SINGAPORE - Singapore stocks opened weaker on Thursday (Aug 8), bucking the positive trend in key global markets including the US.
The Straits Times Index fell 0.68 per cent or 21.52 points to 3,163.17 points as at 9.03am.
Losers outnumbered gainers 73 to 50, after 54.9 million securities worth $108.7 million changed hands.
Among the most heavily traded by volume were Yangzijiang Shipbuilding which lost 1.54 per cent or two cents to $1.28 with 10.8 million shares traded as at 9.01am, and Genting Singapore which fell 0.57 per cent or 0.5 cent to 87.5 cents with 1.7 million shares changing hands.
Singtel tumbled 1.52 per cent or five cents to $3.24 with 2.1 million shares traded as at 9.01am. The telecommunications group on Thursday morning posted a 35 per cent slump in its first-quarter net profit to $541.1 million amid industry and economic headwinds.
Banking stocks were in negative territory during early morning trade. DBS was down 0.88 per cent or 22 cents to $24.86, UOB slipped 0.23 per cent or six cents to $25.87, while OCBC lost 0.63 per cent or seven cents to $11.00 as at 9.01am.

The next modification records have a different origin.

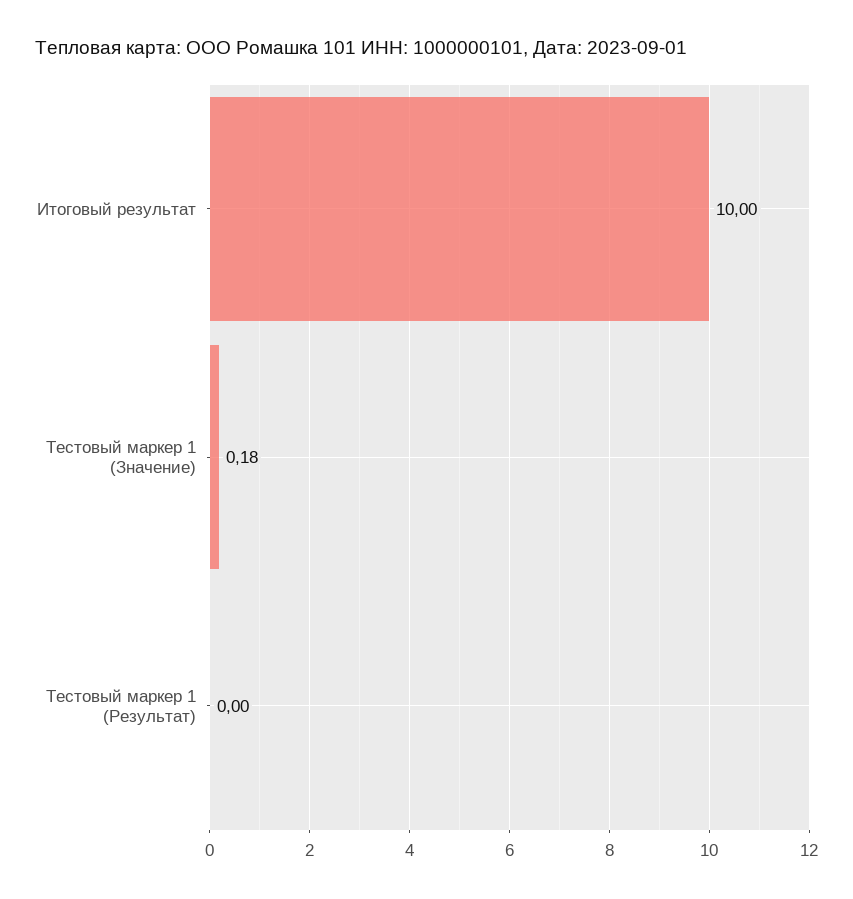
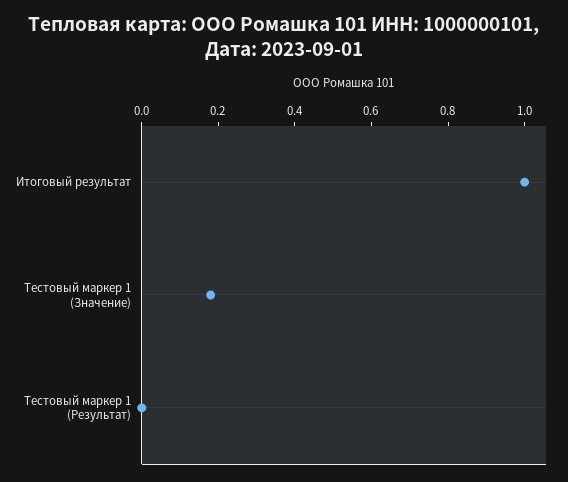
  {
-   "Итоговый результат": 10,
+   "Итоговый результат": 1,
    "Тестовый маркер 1 (Значение)": 0.18,
    "Тестовый маркер 1 (Результат)": 0
  }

Other active index securities included the Singapore Exchange (SGX) which gained 0.25 per cent or two cents to $8.04, Keppel Corporation which dropped 1 per cent or six cents to $5.93, and Ascendas Reit which rose 0.33 per cent or one cent to $3.07 as at 9.01am.
The Singapore bourse's losses on Thursday morning run counter to the mild gains seen in other markets around the world.

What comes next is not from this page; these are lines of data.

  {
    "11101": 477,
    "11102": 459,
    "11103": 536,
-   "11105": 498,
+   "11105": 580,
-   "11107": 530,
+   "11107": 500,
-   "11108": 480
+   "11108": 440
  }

In the US, the S&P 500 recovered from steep early losses to end slightly higher on Wednesday, as investors snapped up oversold shares and bond yields rebounded from significant lows that raised fears about a recession.
European shares likewise rose on Wednesday, breaking a three-day losing streak on euphoria over a multibillion-dollar German chemical deal.
Elsewhere in Asia, Tokyo's key Nikkei index opened higher on Thursday, as investors hunted for bargains after four days of losses driven by concerns over trade tensions between the United States and China.